WHAT YOU WILL DO -
Across the entries below, work out how many lines contain "each". Respond with the number and no other text.

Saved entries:
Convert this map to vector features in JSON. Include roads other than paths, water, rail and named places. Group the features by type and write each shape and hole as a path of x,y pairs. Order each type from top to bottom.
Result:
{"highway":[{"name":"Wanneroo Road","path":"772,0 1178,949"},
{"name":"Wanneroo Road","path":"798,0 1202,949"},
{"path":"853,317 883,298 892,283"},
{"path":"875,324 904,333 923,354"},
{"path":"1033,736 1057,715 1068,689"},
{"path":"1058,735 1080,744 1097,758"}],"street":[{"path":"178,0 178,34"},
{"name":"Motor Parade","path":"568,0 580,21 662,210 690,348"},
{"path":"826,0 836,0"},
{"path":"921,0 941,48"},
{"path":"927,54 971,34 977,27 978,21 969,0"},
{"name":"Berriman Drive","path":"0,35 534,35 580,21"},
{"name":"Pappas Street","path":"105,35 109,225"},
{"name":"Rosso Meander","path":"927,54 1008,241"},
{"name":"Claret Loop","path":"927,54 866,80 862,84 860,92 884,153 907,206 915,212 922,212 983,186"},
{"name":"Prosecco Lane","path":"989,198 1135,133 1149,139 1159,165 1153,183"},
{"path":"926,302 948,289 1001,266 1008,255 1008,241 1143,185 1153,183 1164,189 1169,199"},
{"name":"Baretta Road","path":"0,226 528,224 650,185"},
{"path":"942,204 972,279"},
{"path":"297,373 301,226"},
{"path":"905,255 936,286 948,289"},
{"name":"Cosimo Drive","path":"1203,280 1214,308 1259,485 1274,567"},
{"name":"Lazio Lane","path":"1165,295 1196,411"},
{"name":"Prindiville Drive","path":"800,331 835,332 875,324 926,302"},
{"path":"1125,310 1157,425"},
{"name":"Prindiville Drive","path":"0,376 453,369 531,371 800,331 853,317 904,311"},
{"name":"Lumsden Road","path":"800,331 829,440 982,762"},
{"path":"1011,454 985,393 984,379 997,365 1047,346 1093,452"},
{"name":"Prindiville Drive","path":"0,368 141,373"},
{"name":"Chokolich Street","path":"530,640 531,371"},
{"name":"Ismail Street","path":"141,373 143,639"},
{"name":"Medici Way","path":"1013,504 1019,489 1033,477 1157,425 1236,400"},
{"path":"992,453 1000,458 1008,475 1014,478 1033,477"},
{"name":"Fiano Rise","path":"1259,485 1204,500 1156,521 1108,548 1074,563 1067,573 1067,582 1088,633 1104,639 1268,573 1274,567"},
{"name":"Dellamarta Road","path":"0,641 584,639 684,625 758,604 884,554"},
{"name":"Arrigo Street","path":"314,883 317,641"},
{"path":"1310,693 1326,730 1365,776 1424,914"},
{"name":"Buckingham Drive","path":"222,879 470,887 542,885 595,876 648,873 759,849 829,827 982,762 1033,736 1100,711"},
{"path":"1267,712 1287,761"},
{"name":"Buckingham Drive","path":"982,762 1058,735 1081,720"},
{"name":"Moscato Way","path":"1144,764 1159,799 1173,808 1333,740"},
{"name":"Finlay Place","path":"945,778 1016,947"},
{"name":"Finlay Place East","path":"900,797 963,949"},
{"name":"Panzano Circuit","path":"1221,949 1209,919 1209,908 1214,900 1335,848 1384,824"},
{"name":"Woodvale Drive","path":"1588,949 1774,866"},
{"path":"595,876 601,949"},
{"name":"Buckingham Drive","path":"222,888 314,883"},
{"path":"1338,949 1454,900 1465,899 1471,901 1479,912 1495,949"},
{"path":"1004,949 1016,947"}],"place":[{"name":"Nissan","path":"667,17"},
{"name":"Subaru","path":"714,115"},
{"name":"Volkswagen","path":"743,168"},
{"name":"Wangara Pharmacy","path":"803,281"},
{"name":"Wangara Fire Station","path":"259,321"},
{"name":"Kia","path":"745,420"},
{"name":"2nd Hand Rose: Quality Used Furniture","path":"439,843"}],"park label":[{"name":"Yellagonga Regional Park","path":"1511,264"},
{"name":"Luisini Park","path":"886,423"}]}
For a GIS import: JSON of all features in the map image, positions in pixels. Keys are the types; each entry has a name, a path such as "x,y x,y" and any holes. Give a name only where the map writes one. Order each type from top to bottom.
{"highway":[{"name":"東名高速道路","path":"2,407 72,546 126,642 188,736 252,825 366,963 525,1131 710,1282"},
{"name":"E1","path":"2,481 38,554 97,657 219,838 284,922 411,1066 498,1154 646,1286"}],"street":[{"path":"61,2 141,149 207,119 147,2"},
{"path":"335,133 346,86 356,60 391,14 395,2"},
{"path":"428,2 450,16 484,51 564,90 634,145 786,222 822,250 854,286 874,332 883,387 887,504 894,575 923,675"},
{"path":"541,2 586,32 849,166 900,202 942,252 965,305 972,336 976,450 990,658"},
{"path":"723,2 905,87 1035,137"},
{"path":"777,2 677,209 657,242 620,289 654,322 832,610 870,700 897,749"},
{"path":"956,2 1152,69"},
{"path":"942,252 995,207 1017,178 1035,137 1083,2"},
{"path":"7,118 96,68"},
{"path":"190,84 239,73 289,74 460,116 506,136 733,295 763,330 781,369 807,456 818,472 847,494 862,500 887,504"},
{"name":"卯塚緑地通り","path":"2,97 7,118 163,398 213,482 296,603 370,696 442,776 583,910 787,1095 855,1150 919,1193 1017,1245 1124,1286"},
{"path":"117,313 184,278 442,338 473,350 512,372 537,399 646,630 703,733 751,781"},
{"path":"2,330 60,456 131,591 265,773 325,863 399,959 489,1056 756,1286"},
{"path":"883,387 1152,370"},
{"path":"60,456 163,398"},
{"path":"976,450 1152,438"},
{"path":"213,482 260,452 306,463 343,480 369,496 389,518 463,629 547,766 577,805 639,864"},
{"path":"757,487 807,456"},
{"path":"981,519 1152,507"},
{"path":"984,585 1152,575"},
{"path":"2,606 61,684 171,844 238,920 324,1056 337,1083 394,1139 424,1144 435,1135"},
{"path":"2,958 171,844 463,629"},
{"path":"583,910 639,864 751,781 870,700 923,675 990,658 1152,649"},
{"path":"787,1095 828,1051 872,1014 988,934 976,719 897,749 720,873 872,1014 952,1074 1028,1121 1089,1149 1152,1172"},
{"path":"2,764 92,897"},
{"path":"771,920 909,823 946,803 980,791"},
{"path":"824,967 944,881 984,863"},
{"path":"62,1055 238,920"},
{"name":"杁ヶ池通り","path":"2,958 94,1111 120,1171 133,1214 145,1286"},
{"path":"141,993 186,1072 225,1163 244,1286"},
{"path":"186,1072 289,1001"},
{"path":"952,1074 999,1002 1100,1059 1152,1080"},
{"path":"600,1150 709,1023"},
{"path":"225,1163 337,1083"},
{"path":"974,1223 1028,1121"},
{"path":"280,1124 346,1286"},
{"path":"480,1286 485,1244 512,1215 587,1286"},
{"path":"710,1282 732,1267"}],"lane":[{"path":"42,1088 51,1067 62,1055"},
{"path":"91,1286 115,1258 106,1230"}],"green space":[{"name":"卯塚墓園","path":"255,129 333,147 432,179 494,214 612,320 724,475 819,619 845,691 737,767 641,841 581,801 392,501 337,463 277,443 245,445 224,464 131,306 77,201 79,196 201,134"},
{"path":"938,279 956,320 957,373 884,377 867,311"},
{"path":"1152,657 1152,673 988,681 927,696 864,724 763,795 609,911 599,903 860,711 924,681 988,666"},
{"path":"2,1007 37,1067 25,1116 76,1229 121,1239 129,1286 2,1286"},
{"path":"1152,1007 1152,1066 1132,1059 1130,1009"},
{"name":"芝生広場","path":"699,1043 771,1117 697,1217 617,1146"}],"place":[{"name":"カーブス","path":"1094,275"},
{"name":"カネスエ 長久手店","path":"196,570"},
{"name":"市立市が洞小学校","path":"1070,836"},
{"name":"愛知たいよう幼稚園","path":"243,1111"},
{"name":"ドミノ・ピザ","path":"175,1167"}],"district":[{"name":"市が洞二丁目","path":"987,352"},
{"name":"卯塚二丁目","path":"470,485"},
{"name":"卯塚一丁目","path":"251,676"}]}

REPLY TO THE TASK -
2